Assignment :: Here is a block of records. Copy every line in it that includes "infty".

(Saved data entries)
....................
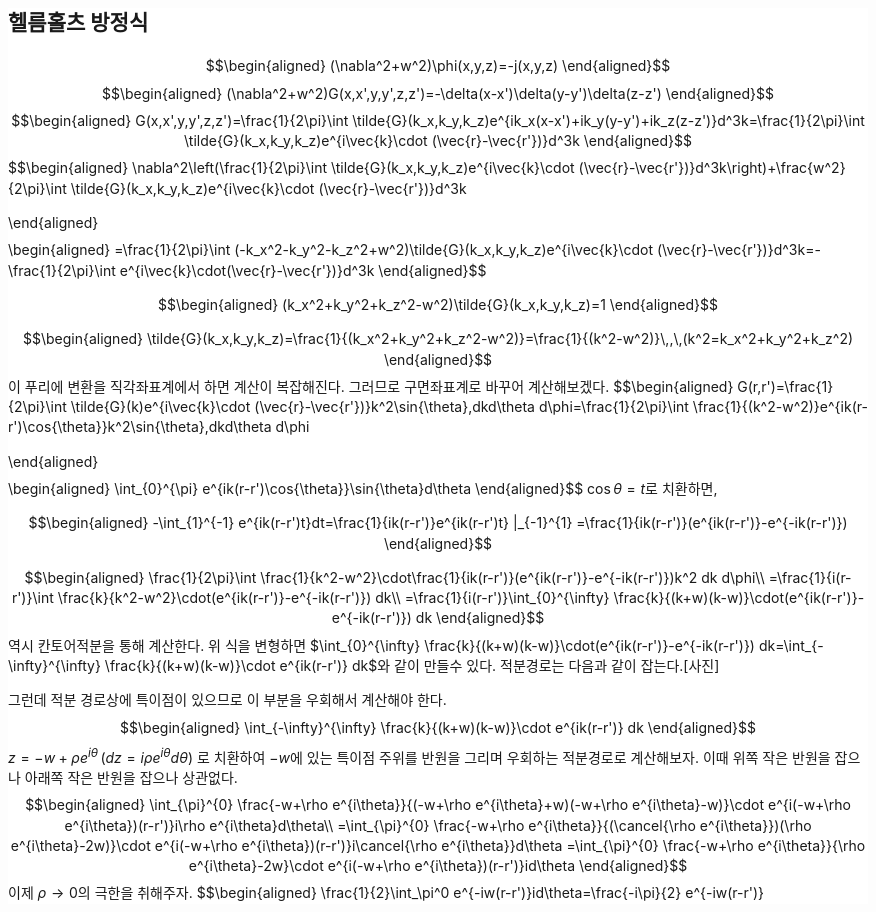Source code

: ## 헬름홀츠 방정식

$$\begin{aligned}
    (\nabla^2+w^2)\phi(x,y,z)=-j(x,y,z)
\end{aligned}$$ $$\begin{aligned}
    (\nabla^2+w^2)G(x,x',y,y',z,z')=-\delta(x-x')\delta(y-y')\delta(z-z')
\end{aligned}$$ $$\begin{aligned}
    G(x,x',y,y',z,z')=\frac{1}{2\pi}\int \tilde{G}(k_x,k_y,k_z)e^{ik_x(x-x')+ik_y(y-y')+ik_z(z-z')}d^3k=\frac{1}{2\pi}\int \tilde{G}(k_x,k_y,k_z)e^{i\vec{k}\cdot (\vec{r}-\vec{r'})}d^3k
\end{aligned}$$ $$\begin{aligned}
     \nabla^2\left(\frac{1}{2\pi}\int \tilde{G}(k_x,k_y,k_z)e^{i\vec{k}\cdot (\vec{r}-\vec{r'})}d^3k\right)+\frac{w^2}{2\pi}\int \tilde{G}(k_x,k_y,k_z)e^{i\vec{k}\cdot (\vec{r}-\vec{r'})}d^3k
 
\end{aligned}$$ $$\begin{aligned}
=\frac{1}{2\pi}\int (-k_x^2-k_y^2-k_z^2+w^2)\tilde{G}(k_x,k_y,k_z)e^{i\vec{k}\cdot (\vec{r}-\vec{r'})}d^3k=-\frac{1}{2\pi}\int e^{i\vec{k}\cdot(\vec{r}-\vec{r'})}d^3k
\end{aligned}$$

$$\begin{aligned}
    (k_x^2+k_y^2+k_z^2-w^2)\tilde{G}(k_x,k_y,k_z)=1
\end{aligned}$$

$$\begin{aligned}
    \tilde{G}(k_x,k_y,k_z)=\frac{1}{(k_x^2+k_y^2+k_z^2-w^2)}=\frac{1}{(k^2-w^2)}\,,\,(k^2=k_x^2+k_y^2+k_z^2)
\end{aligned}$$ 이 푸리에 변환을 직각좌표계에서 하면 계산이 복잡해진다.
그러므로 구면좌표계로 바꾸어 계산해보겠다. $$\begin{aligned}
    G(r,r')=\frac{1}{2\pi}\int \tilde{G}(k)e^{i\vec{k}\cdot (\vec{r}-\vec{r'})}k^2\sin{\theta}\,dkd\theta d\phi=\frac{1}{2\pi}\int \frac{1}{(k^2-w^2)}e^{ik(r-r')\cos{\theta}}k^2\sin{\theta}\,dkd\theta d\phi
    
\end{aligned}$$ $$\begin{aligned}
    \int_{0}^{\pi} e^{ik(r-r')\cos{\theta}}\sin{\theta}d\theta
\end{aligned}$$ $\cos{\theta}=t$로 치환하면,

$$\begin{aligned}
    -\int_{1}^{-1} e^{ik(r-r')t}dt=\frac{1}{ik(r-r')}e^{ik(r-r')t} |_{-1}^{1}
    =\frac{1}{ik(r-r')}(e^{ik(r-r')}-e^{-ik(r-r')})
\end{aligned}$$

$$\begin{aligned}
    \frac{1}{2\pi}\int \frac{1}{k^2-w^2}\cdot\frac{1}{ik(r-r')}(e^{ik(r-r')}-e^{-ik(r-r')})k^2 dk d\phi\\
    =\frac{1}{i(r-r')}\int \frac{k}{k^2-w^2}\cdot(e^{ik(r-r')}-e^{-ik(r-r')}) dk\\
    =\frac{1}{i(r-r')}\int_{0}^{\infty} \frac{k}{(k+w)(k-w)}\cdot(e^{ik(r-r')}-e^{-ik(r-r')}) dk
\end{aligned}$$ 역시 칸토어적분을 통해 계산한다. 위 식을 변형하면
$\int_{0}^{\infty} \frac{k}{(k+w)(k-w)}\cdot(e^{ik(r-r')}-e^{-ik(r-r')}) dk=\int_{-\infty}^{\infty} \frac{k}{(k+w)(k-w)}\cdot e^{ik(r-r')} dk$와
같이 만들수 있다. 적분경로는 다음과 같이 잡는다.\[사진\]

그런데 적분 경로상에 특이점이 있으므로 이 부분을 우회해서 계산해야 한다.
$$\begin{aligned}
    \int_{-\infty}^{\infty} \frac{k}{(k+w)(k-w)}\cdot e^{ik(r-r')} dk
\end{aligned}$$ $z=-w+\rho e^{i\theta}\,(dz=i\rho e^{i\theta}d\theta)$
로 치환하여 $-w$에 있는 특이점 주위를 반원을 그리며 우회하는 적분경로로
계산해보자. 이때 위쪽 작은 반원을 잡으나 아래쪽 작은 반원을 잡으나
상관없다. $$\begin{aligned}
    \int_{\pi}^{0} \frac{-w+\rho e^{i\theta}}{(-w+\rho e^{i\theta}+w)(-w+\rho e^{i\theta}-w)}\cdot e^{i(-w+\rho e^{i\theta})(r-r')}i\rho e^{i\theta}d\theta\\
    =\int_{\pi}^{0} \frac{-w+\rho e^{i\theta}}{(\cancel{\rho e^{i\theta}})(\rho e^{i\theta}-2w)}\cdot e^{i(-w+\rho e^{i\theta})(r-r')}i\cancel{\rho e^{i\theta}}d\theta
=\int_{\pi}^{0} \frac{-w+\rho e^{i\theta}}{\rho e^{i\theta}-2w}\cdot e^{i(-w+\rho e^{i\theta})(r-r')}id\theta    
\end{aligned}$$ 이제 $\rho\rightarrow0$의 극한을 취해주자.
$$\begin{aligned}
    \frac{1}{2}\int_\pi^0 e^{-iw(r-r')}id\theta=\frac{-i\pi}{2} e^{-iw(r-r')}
....................
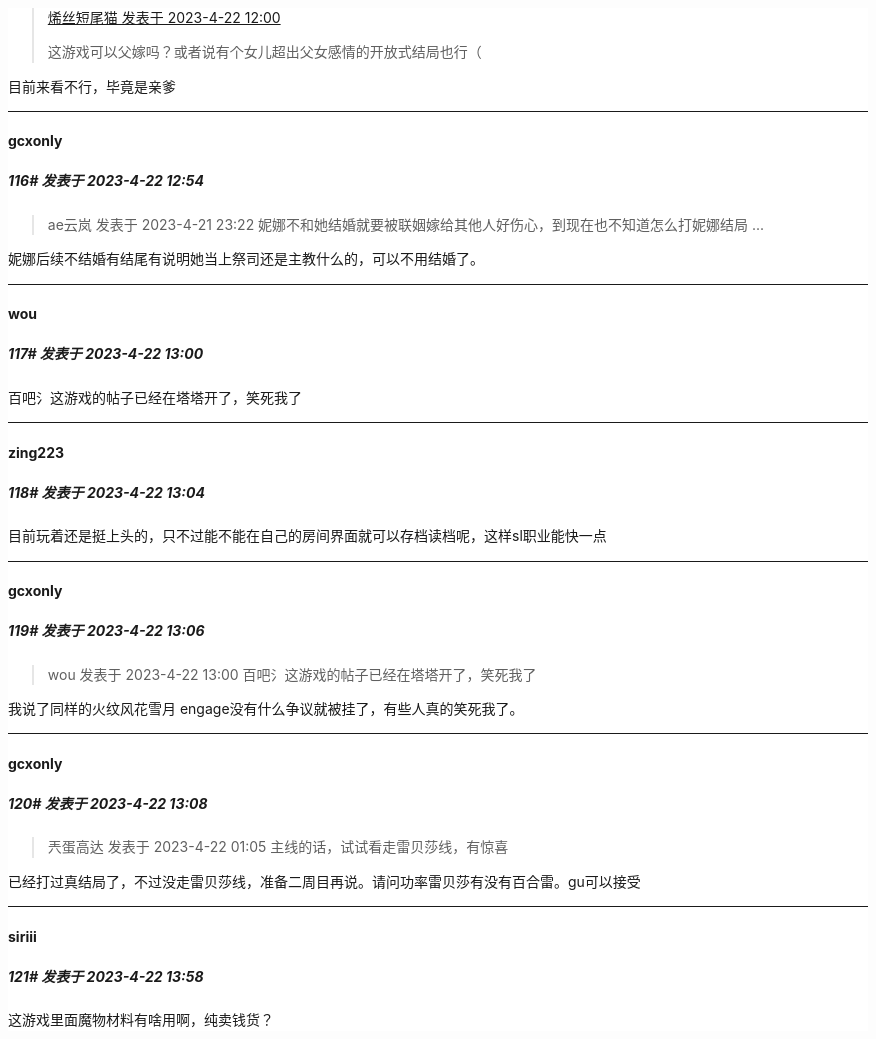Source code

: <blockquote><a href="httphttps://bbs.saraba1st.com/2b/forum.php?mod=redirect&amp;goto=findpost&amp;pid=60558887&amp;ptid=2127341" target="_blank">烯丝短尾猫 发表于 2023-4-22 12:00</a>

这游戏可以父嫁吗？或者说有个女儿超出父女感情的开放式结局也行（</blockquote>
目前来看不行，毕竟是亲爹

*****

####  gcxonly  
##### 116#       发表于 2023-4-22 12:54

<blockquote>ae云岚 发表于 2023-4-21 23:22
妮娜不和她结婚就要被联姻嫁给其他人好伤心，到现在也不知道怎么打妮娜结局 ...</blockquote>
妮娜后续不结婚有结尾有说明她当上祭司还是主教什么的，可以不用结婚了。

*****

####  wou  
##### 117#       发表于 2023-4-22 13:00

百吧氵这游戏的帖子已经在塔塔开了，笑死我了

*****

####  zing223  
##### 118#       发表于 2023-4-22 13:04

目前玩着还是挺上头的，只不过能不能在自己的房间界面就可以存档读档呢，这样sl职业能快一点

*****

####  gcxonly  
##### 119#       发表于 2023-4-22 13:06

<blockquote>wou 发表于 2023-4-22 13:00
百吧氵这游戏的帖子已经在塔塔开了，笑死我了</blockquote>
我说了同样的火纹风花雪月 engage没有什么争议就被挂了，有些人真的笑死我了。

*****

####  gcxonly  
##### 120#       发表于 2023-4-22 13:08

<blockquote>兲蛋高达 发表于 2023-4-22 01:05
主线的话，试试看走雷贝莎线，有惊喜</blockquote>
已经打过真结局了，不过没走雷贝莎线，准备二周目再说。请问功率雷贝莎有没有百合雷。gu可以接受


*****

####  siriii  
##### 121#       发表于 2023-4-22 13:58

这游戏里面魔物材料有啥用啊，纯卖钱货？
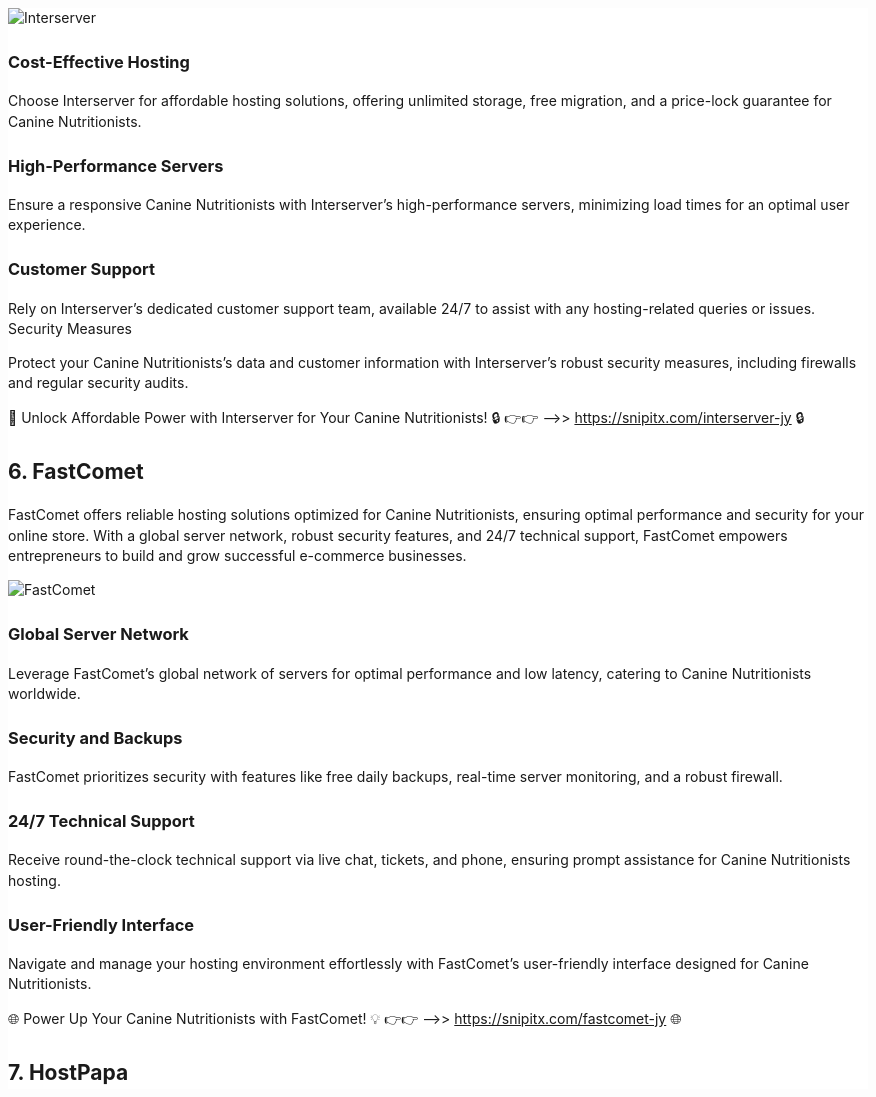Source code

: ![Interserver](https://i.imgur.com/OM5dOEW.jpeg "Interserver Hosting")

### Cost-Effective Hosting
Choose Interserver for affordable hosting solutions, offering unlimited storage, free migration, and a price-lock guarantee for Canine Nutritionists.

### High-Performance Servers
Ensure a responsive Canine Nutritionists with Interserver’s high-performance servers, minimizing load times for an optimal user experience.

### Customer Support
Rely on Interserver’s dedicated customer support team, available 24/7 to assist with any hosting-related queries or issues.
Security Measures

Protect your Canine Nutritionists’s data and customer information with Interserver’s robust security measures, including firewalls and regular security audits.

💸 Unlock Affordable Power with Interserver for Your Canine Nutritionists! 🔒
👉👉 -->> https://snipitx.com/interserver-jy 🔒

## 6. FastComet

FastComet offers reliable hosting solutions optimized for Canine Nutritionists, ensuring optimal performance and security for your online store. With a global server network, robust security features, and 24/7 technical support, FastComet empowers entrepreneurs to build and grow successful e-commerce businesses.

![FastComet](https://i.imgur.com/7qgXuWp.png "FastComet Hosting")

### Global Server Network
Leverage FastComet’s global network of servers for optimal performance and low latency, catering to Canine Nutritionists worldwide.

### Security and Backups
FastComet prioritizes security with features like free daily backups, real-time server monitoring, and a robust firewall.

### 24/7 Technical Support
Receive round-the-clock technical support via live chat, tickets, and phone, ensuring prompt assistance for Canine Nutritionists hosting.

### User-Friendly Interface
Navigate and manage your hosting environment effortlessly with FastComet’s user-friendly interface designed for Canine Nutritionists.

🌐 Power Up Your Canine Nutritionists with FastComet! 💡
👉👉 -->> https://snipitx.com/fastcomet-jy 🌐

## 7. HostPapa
....................
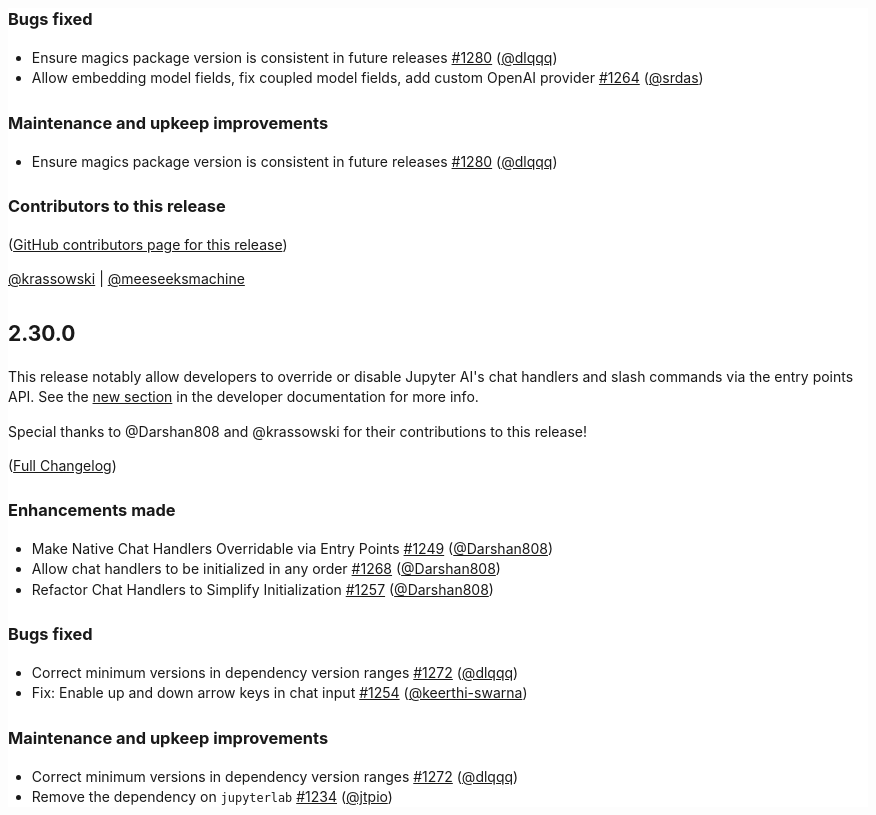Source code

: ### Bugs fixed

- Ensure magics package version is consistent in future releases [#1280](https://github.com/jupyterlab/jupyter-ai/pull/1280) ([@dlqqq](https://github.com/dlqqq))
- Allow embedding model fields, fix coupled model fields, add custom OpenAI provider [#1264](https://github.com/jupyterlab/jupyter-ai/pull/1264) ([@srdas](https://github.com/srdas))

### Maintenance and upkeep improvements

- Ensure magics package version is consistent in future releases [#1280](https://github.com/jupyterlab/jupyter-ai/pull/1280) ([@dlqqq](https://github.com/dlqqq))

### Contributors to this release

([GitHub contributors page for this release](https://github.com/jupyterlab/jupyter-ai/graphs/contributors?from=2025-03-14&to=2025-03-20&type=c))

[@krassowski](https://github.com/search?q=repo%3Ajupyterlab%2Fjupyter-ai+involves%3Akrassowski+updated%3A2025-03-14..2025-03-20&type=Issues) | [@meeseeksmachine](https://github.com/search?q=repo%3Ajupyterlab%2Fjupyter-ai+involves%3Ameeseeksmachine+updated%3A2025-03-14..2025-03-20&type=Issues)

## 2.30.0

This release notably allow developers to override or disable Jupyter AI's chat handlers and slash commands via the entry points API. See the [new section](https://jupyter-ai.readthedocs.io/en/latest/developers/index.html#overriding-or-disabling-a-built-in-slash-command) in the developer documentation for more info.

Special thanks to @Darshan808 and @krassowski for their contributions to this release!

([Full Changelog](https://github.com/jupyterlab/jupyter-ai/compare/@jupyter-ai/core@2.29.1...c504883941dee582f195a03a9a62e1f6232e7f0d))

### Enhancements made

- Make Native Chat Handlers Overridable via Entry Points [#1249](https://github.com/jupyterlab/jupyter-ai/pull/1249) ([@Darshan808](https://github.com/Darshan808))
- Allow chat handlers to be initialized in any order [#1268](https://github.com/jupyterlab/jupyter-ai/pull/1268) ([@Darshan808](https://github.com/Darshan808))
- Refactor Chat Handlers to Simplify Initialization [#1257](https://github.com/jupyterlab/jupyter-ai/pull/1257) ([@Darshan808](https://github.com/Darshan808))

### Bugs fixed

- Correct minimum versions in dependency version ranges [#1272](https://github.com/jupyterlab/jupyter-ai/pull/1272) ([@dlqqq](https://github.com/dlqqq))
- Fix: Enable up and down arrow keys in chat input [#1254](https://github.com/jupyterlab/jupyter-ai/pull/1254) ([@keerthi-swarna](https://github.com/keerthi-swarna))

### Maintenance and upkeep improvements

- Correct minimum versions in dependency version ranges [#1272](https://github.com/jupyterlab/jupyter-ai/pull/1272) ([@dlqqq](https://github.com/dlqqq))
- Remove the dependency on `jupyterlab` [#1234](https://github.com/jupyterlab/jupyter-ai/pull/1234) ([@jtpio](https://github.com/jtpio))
....................
Exercise result ::
    =\frac{1}{i(r-r')}\int_{0}^{\infty} \frac{k}{(k+w)(k-w)}\cdot(e^{ik(r-r')}-e^{-ik(r-r')}) dk
$\int_{0}^{\infty} \frac{k}{(k+w)(k-w)}\cdot(e^{ik(r-r')}-e^{-ik(r-r')}) dk=\int_{-\infty}^{\infty} \frac{k}{(k+w)(k-w)}\cdot e^{ik(r-r')} dk$와
    \int_{-\infty}^{\infty} \frac{k}{(k+w)(k-w)}\cdot e^{ik(r-r')} dk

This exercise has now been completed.